L’après-midi, nous avons proposé des échanges entre les familles et les professionnels, sur la base des témoignages de kinésithérapeutes, psychomotriciennes et ergothérapeutes. Ces derniers mettent en avant la nécessité de développer une boîte à outils de techniques de rééducations en fonction des symptômes. Et cette approche individualisée se construit à plusieurs regards.

Cette pluridisciplinarité s’appuie évidemment sur des temps de coordination, plus ou moins formels. Mais elle prend également beaucoup de sens et ouvre des perspectives de travail dans le cadre d’interventions conjointes (par exemple, des séances avec kiné et psychomotricien).

L’éveil corporel (et notamment pour développer la tonicité) et sensoriel est une dimension essentielle du travail, à la fois pour l’évolution de l’enfant, mais aussi pour développer sa capacité à s’inscrire dans les activités collectives avec les autres enfants. Sont mis en avant les séances de stimulation basale (vibratoire, vestibulaire, somatique), qui permettent de mieux connaître les registres auxquels l’enfant est réceptif et ainsi renforcer l’individualisation de l’accompagnement.

La capacité de « bricolage » (au sens noble du terme) est un atout important. Bien qu’il existe des outils (comme par exemple la commande oculaire Tobii sur laquelle nous avons largement échangé), il est souvent souhaitable de les adapter ou faire appel à des dispositifs plus courants et moins coûteux.

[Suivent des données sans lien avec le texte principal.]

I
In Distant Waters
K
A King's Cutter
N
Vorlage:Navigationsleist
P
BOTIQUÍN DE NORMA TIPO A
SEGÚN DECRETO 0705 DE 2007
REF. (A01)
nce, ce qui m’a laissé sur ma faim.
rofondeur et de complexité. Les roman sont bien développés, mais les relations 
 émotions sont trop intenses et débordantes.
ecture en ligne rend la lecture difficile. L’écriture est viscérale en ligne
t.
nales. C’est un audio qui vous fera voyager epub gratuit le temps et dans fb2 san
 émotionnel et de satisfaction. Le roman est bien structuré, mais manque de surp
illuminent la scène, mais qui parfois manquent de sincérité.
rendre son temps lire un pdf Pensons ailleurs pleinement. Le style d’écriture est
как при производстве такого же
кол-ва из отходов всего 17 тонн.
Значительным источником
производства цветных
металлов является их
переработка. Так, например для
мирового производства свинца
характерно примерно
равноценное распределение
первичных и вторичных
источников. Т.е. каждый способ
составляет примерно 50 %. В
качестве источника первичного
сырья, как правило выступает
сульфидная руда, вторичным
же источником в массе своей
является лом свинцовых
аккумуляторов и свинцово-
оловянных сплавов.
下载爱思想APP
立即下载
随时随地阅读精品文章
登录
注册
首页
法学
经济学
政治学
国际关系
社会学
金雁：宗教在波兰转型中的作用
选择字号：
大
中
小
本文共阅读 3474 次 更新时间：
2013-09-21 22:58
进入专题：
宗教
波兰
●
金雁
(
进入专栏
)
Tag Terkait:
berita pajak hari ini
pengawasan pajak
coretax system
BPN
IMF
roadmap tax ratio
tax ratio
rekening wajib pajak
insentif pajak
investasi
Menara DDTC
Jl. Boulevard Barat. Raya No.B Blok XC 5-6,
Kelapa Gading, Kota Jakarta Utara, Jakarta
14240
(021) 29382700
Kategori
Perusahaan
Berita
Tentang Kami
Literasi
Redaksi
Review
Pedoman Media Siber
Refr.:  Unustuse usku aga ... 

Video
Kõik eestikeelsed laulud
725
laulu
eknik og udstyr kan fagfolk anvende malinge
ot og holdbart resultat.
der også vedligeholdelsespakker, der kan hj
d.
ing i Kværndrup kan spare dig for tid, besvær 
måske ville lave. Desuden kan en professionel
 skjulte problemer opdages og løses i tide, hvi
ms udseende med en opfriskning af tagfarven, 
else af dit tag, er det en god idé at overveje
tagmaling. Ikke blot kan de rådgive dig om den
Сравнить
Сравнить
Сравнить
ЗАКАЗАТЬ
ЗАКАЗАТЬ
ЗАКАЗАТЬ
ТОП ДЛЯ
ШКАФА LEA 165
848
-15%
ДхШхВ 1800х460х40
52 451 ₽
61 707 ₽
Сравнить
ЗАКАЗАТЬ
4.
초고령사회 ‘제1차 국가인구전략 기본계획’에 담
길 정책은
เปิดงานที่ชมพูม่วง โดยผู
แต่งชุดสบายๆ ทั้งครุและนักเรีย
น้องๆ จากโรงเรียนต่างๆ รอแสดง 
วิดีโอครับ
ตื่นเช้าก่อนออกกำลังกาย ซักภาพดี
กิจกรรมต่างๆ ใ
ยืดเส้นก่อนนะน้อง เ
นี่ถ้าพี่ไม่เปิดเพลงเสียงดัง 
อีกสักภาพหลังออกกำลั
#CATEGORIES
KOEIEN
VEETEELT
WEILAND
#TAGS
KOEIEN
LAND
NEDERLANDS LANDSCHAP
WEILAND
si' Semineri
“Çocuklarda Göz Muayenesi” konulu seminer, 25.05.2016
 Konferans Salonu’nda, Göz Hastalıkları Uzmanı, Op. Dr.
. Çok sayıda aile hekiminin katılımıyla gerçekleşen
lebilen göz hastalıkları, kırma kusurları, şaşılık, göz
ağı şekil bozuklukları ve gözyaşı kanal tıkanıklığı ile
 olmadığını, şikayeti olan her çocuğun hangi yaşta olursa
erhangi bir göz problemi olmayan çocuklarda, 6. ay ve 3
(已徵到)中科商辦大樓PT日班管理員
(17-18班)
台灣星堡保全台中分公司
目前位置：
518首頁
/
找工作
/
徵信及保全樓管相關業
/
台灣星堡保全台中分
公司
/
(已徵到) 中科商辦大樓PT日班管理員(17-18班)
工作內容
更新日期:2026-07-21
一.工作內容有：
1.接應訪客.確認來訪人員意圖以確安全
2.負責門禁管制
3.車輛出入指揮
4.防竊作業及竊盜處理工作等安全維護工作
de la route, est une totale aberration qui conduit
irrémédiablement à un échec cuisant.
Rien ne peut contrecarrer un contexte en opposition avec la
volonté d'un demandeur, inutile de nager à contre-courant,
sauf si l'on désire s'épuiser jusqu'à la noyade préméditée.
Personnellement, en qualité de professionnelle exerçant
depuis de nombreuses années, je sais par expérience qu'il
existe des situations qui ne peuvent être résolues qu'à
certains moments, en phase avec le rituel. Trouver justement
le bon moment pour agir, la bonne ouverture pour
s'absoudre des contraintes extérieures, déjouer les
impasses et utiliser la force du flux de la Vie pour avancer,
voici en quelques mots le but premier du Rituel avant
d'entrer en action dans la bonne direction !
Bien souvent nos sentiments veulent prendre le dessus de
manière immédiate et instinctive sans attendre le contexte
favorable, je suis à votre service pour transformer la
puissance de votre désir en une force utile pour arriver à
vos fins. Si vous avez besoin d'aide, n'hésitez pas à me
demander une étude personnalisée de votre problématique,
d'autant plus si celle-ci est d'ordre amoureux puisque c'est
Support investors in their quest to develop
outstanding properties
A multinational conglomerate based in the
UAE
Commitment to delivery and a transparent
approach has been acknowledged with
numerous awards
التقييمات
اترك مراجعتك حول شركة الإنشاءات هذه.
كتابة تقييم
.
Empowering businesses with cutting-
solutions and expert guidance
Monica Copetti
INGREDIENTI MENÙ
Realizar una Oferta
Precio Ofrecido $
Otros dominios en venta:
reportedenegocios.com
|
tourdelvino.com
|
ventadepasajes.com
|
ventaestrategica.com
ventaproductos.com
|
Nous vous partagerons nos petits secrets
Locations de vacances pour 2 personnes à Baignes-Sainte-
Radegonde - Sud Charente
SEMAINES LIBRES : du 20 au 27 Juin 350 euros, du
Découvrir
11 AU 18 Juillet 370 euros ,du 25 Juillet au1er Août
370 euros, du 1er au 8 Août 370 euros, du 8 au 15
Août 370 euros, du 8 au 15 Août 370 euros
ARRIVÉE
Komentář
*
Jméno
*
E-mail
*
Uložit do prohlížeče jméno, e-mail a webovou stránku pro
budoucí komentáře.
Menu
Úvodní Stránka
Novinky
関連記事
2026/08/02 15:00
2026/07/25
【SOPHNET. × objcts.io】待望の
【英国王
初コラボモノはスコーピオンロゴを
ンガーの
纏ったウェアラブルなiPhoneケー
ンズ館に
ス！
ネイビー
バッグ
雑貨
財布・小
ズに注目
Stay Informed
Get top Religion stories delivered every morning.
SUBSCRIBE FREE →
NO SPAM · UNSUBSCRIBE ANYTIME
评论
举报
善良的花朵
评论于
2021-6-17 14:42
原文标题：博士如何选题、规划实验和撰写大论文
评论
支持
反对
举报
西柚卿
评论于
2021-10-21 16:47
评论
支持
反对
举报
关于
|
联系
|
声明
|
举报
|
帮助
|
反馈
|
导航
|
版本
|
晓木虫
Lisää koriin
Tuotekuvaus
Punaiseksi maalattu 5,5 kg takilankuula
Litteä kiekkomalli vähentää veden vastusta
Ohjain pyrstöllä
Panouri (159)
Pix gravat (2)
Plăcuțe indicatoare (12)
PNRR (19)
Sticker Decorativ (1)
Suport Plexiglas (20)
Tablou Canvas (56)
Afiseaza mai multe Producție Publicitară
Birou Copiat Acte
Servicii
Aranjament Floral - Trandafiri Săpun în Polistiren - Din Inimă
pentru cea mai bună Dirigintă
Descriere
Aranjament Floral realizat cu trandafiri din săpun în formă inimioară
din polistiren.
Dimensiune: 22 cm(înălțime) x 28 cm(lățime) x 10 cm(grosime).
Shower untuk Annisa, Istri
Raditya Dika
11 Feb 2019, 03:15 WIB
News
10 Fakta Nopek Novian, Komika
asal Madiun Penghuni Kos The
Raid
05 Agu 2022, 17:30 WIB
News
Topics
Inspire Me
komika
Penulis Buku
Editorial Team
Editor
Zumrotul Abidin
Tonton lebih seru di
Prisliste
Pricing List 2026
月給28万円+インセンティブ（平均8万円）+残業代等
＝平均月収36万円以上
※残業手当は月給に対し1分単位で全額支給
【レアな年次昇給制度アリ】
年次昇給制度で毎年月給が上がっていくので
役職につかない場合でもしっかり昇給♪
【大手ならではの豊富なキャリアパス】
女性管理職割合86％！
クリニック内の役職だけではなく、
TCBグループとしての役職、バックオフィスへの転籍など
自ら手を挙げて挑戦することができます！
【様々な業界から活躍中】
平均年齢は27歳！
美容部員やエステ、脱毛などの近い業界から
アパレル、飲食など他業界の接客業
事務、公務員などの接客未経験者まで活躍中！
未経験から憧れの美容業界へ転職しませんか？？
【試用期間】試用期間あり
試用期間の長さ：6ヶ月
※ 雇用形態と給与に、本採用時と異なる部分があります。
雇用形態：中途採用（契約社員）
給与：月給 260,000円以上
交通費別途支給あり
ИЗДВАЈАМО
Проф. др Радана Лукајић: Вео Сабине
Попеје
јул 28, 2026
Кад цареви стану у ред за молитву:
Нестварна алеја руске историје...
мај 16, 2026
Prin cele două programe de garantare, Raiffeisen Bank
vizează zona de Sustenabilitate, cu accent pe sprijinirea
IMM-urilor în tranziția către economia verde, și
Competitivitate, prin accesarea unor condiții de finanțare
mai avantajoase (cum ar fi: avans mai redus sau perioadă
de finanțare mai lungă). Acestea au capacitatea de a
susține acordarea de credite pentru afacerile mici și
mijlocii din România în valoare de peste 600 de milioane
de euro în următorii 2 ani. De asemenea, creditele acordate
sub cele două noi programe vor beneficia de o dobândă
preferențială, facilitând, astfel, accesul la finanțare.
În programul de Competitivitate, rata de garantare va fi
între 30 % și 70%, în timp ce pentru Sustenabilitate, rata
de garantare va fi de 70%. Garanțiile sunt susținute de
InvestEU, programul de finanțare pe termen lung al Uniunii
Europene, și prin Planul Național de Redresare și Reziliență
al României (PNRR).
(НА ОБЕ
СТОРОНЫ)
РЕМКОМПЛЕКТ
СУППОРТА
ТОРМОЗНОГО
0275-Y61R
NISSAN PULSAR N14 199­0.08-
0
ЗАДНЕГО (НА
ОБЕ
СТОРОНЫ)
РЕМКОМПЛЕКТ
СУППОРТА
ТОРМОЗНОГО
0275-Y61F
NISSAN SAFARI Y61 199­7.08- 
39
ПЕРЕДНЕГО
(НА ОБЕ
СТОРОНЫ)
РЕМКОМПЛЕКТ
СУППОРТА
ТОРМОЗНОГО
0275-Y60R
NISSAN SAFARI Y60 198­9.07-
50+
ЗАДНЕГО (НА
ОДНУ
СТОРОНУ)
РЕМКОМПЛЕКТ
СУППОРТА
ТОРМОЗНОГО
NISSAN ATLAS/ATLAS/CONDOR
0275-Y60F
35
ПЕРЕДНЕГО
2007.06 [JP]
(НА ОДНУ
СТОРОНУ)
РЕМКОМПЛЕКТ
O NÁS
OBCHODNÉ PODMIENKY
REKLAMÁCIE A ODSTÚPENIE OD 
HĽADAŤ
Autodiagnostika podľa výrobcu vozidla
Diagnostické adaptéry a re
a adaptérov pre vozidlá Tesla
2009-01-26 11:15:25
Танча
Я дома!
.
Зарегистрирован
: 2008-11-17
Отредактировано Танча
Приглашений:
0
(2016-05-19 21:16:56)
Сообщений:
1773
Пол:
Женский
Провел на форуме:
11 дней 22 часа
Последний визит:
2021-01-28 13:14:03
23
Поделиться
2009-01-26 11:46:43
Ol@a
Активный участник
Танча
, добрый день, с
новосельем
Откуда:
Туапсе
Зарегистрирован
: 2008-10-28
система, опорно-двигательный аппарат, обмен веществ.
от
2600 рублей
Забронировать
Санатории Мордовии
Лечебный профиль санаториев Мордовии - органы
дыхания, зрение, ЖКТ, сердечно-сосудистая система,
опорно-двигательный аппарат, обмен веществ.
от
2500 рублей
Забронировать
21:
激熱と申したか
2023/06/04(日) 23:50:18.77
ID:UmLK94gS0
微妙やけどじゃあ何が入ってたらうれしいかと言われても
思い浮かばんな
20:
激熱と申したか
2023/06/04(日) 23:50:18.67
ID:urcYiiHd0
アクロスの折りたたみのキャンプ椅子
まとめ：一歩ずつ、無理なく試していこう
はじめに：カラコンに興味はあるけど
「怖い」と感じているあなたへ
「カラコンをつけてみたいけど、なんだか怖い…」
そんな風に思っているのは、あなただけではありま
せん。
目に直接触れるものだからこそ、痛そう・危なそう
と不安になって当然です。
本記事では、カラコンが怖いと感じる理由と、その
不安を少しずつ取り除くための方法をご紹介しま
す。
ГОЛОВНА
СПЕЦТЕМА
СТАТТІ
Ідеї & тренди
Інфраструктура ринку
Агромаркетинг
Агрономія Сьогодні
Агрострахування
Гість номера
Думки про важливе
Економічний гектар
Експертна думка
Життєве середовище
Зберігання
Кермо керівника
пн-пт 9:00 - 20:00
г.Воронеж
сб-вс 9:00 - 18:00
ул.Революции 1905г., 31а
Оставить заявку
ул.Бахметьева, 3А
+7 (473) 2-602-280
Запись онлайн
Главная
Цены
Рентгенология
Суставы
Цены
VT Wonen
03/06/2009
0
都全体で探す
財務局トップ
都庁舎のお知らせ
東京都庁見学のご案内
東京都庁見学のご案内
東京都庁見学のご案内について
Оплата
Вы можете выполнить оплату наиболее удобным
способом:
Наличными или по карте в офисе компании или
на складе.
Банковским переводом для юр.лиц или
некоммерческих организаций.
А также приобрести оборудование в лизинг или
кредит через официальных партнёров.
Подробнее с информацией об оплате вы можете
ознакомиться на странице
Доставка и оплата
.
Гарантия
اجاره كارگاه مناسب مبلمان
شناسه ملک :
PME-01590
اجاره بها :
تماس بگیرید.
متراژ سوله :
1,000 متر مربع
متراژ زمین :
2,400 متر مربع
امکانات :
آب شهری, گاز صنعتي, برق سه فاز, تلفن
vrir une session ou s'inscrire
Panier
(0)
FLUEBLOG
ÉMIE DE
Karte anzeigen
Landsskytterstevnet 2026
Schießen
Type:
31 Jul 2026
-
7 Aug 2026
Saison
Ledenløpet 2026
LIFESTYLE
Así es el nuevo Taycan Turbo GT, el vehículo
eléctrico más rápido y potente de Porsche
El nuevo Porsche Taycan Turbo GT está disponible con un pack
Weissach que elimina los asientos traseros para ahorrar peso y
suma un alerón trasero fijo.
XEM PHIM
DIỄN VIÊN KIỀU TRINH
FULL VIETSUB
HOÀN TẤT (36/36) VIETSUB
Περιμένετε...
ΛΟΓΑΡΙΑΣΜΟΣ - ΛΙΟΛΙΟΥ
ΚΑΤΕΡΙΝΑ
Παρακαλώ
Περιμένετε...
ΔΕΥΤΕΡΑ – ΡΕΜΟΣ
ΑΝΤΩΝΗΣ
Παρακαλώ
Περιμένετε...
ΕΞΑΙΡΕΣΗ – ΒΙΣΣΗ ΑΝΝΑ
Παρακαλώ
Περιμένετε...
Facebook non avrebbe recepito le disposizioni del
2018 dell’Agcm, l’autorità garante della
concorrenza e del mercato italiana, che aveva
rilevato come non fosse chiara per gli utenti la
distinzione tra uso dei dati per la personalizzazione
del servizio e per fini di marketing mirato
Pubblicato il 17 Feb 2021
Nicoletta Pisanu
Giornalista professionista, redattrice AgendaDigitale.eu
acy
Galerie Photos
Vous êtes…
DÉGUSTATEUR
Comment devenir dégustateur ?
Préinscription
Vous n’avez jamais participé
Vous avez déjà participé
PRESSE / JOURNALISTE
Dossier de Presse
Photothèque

La transition du secteur enfant vers le secteur adulte reste problématique avec une rupture dans l’accompagnement et des ressources rééducatives moins soutenues. Il n’en reste pas moins que les interventions rééducatives restent cruciales pour prévenir les complications orthopédiques, lutter contre les rétractions, être vigilant à la spasticité et développer des installations et appareillages adaptés à chacun.

Bilan et suite à donner

La session a provoqué des échanges riches entre professionnels, familles, médecins et association, témoignant ainsi du besoin de capitaliser les expériences, rassurer professionnels et parents dans leurs interventions.

Ce sont principalement les établissements pour enfants (IEM, EEAP) qui se sont exprimés et qui ont pu confronter leurs expériences avec les familles présentes. Pour autant, des professionnels de MAS ont souligné l’intérêt de s’appuyer sur cette expérience pour préparer des admissions futures en structures pour adultes, et que d’autres journées de ce type seraient profitables à ceux-ci.